*Data for analysis:*
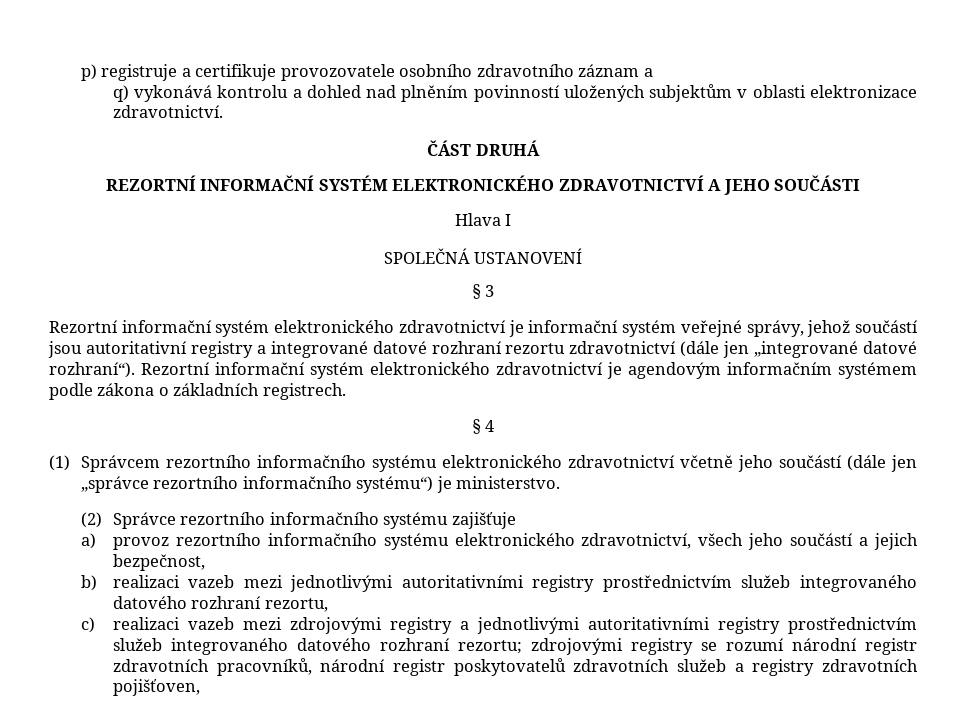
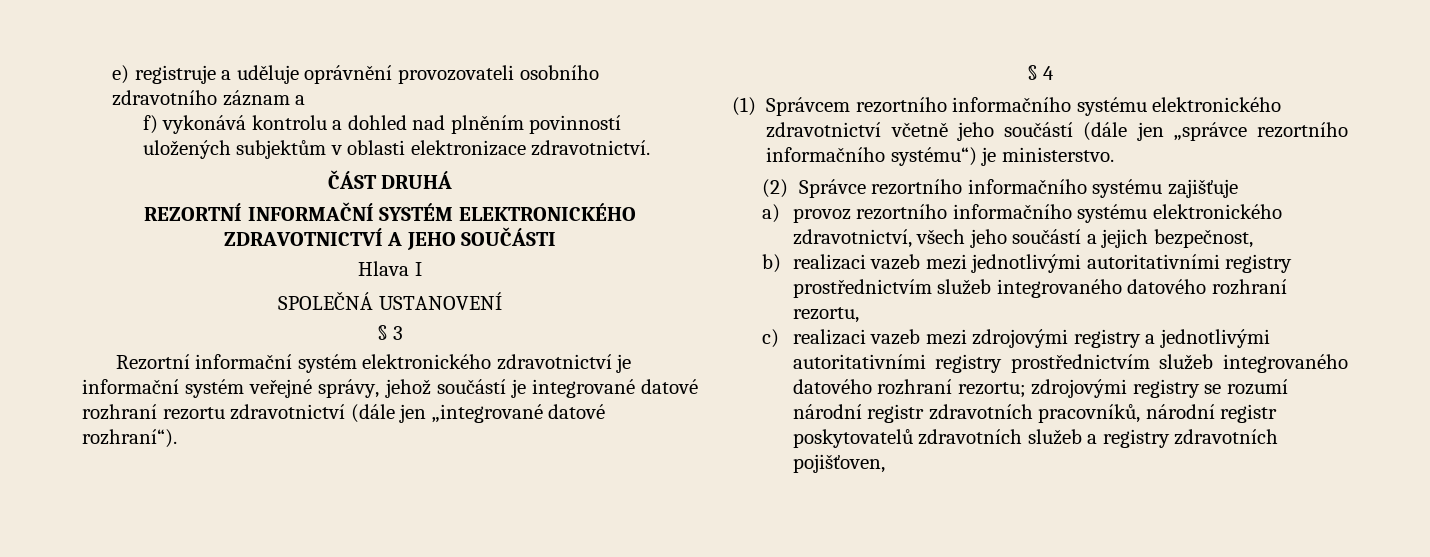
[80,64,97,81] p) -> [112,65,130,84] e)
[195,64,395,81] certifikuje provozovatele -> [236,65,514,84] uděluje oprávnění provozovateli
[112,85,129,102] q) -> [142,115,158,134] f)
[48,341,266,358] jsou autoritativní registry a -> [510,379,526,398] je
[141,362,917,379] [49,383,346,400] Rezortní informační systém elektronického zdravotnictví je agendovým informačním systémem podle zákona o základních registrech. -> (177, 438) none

*Work to complete:*
Repeat the whole listing above word for word, but keep any picture out of it.

*Solution to the problem:*
[80,64,97,81] p) -> [112,65,130,84] e)
[195,64,395,81] certifikuje provozovatele -> [236,65,514,84] uděluje oprávnění provozovateli
[112,85,129,102] q) -> [142,115,158,134] f)
[48,341,266,358] jsou autoritativní registry a -> [510,379,526,398] je
[141,362,917,379] [49,383,346,400] Rezortní informační systém elektronického zdravotnictví je agendovým informačním systémem podle zákona o základních registrech. -> (177, 438) none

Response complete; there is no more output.